L’œuvre d’Apolonia Sokol est une véritable machine à remonter le temps. À travers ses portraits brossés à l’huile, la jeune artiste franco-polonaise tisse des liens entre Balthus et Hokusai, Whitney Houston et Salomé, ses proches et les inconnus qu’elle croise au détour d’une rue. Loin des poncifs passéistes qu’on pourrait lui prêter, Apolonia réunit les contraires et renverse les rapports hiérarchiques entre la pop et l’élitisme, le banal et l’idéal, le sacré et le profane au sein de ses toiles intimistes. À l’occasion de son exposition personnelle « Heartbreak Hotel» à la galerie Dutko à Paris, l’artiste nous invite à pénétrer son univers décalé, sensuel et féministe.
J’aime les gens que je peins
J’ai besoin de les saisir avec passion, de les chérir avec tendresse. Ce n’est pas tant le modèle qui fait la beauté d’une peinture mais les émotions qui le traversent lorsqu’on le peint. Je voyage beaucoup pour aller à la rencontre des bonnes personnes, écouter leur histoire et transposer le désir et l’inquiétante étrangeté qu’ils m’évoquent.
Je veux peindre sans compromis
J’en suis boulimique, tel un prédateur. Didier Semin dit de moi que je suis carnivore et possédée…
La musique est mon autoroute vers la transe
Il me faut du temps pour entrer dans cet état de concentration que j'appelle "la zone" et la musique est mon autoroute vers la transe. Quand je peins, j’écoute tout en boucle, frénétiquement. J'ai un énorme respect pour les performeurs et les musiciens ; ils sont dans la transmission directe de leurs émotions. Qu'on parle d’abstraction sonore ou de pop music… Je pense à Steve Reich comme Whitney Houston ou Wagner.
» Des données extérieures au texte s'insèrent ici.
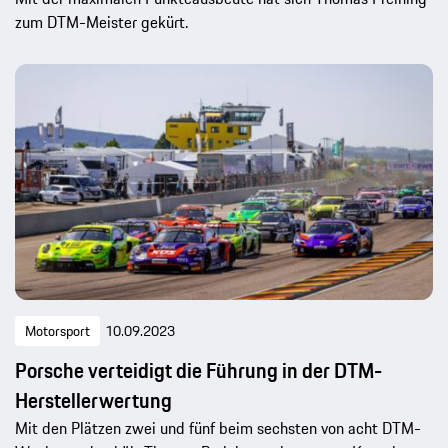
zum DTM-Meister gekürt.
Motorsport
10.09.2023
Porsche verteidigt die Führung in der DTM-
Herstellerwertung
Mit den Plätzen zwei und fünf beim sechsten von acht DTM-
Ma meilleure amie est une chanteuse rnb incroyable, ses mots et ses "beats" m’inspirent au quotidien.
L'huile est un poison qui me submerge et me tourmente
L’odorat est un sens inhérent à mon processus créatif. Comme je ne peins qu’à l’huile, je suis constamment submergée par les effluves toxiques de térébenthine. C’est un poison qui tourmente mes sens, s’attaque à ma peau et mes cheveux. Mais je n’y renoncerais pour rien au monde.
J’aimerais que mon art survive à l'histoire, indépendamment de mon genre
J'aime les grands maîtres, morts comme vivants : Morandi, Balthus, Henry Taylor ou Elisabeth Peyton. L'art est un langage dont le vocabulaire fait en permanence dialoguer les temporalités et nous apprenons l’histoire occidentale à travers ses artistes et ses peintures. En tant que femme peintre, mon travail est de prendre soin des femmes et de la peinture.